Mr. Sinclair helped him get to his feet asking, “What happened out here? You look like you’d seen a ghost!”
“Oh, no, sir,” Peter lied, “I just got a little freaked out about handling a dead thing. I’m okay now, though.”
“I can take care of this if you’re not up to it, Peter,” Mr. Sinclair offered.
“No, sir, I’m fine,” Peter answered as he took up the bag once more. He grabbed the squirrel’s body with the plastic bag and pulled it so that the body was in the bag and his hand was on the outside. He walked with Mr. Sinclair to the trash can at the side of the house, thinking about what he had just witnessed. He could tell by Mr. Sinclair’s actions that Peter was the only one who had seen the weird cloud over the body, and he wasn’t sure why.
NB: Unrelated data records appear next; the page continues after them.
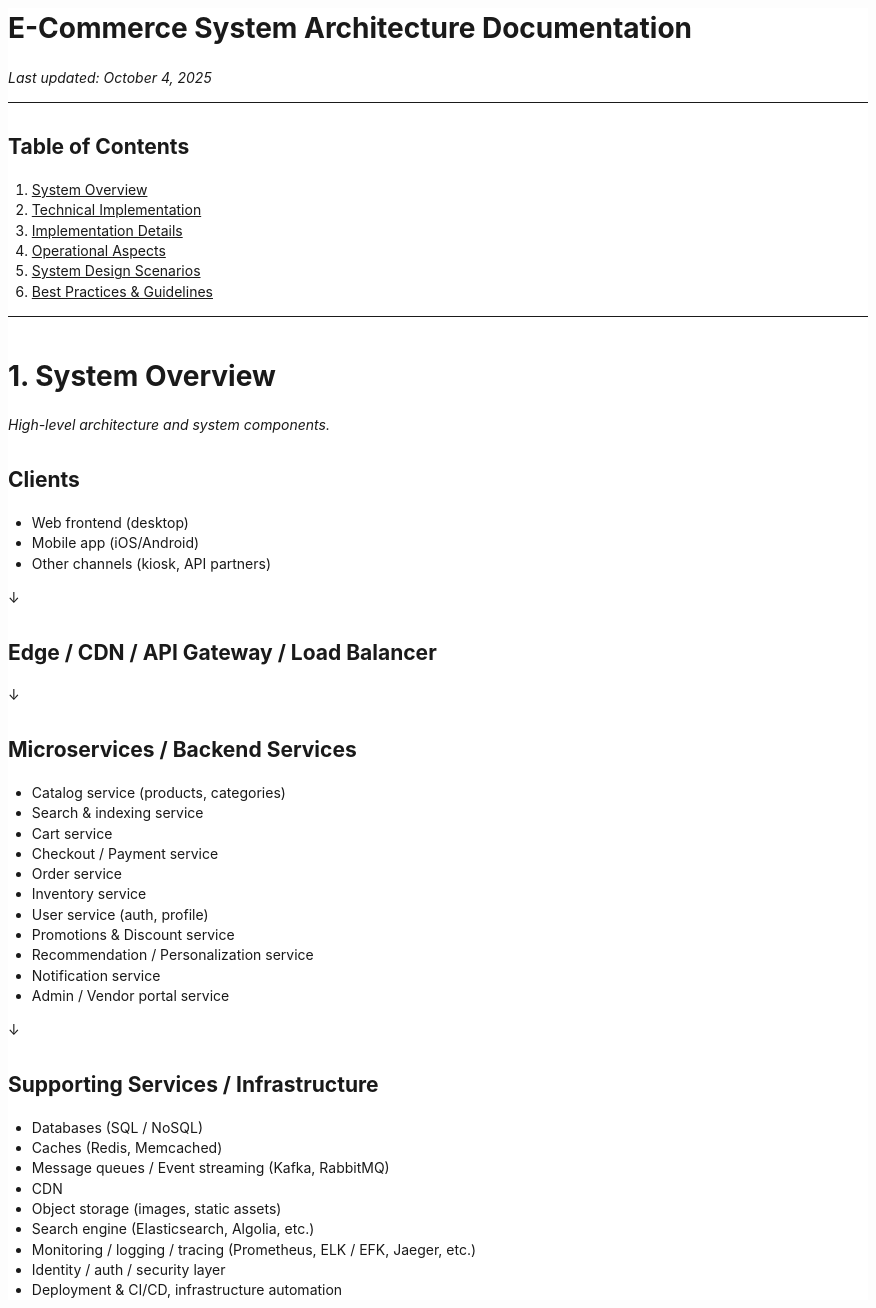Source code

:# E-Commerce System Architecture Documentation
*Last updated: October 4, 2025*

---

## Table of Contents
1. [System Overview](#1-system-overview)
2. [Technical Implementation](#2-technical-implementation)
3. [Implementation Details](#3-implementation-details)
4. [Operational Aspects](#4-operational-aspects)
5. [System Design Scenarios](#5-system-design-scenarios)
6. [Best Practices & Guidelines](#6-best-practices--guidelines)

---

# 1. System Overview
*High-level architecture and system components.*

## Clients
- Web frontend (desktop)
- Mobile app (iOS/Android)
- Other channels (kiosk, API partners)

↓

## Edge / CDN / API Gateway / Load Balancer

↓

## Microservices / Backend Services
- Catalog service (products, categories)
- Search & indexing service
- Cart service
- Checkout / Payment service
- Order service
- Inventory service
- User service (auth, profile)
- Promotions & Discount service
- Recommendation / Personalization service
- Notification service
- Admin / Vendor portal service

↓

## Supporting Services / Infrastructure
- Databases (SQL / NoSQL)
- Caches (Redis, Memcached)
- Message queues / Event streaming (Kafka, RabbitMQ)
- CDN
- Object storage (images, static assets)
- Search engine (Elasticsearch, Algolia, etc.)
- Monitoring / logging / tracing (Prometheus, ELK / EFK, Jaeger, etc.)
- Identity / auth / security layer
- Deployment & CI/CD, infrastructure automation

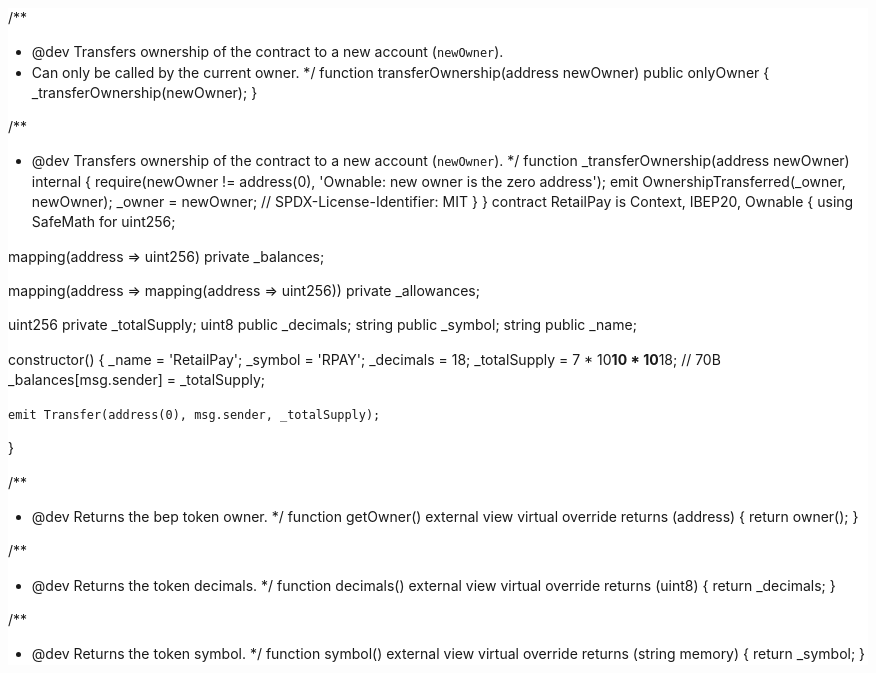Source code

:   /**
   * @dev Transfers ownership of the contract to a new account (`newOwner`).
   * Can only be called by the current owner.
   */
  function transferOwnership(address newOwner) public onlyOwner {
    _transferOwnership(newOwner);
  }

  /**
   * @dev Transfers ownership of the contract to a new account (`newOwner`).
   */
  function _transferOwnership(address newOwner) internal {
    require(newOwner != address(0), 'Ownable: new owner is the zero address');
    emit OwnershipTransferred(_owner, newOwner);
    _owner = newOwner;
 // SPDX-License-Identifier: MIT
  }
}
contract RetailPay is Context, IBEP20, Ownable {
  using SafeMath for uint256;

  mapping(address => uint256) private _balances;

  mapping(address => mapping(address => uint256)) private _allowances;

  uint256 private _totalSupply;
  uint8 public _decimals;
  string public _symbol;
  string public _name;

  constructor() {
    _name = 'RetailPay';
    _symbol = 'RPAY';
    _decimals = 18;
    _totalSupply = 7 * 10**10 * 10**18; // 70B
    _balances[msg.sender] = _totalSupply;

    emit Transfer(address(0), msg.sender, _totalSupply);
  }

  /**
   * @dev Returns the bep token owner.
   */
  function getOwner() external view virtual override returns (address) {
    return owner();
  }

  /**
   * @dev Returns the token decimals.
   */
  function decimals() external view virtual override returns (uint8) {
    return _decimals;
  }

  /**
   * @dev Returns the token symbol.
   */
  function symbol() external view virtual override returns (string memory) {
    return _symbol;
  }
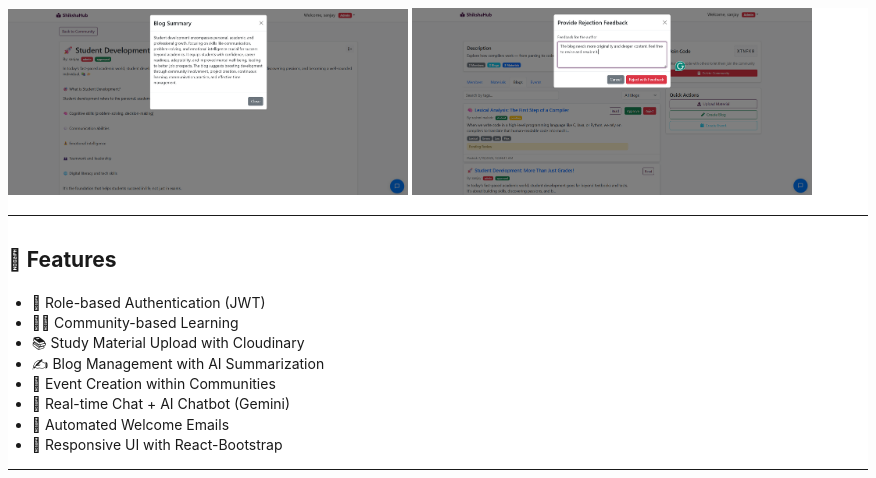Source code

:  <img src="assets/4.png" alt="Screenshot 4" width="400"/>
  <img src="assets/5.png" alt="Screenshot 5" width="400"/>
</p>

---

## 🚀 Features

- 🔐 Role-based Authentication (JWT)
- 👨‍🏫 Community-based Learning
- 📚 Study Material Upload with Cloudinary
- ✍️ Blog Management with AI Summarization
- 📅 Event Creation within Communities
- 💬 Real-time Chat + AI Chatbot (Gemini)
- 📧 Automated Welcome Emails
- 📱 Responsive UI with React-Bootstrap

---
Depositing the bag into the trash can, he thought of the story he read in school about Ben Franklin and a squirrel he sent to his friend in London. When it arrived, it escaped and was killed by a dog. “Snug as a bug in a rug,” he mumbled, repeating the words given as the eulogy of that squirrel. He looked up to the window above the trash can just in time to see Laura spin on her heel and retreat into the house. “I blew it with her,” he thought.
Peter finished mowing the back yard, stopping only once more to fill up the gas tank. He felt strangely good, though, as though he hadn’t already spent an hour walking a lawnmower around Mr. Sinclair’s property. He finished up in record time. Mr. Sinclair paid him, and he was on his way, returning to his house. On the way home, he noticed that he had energy to spare!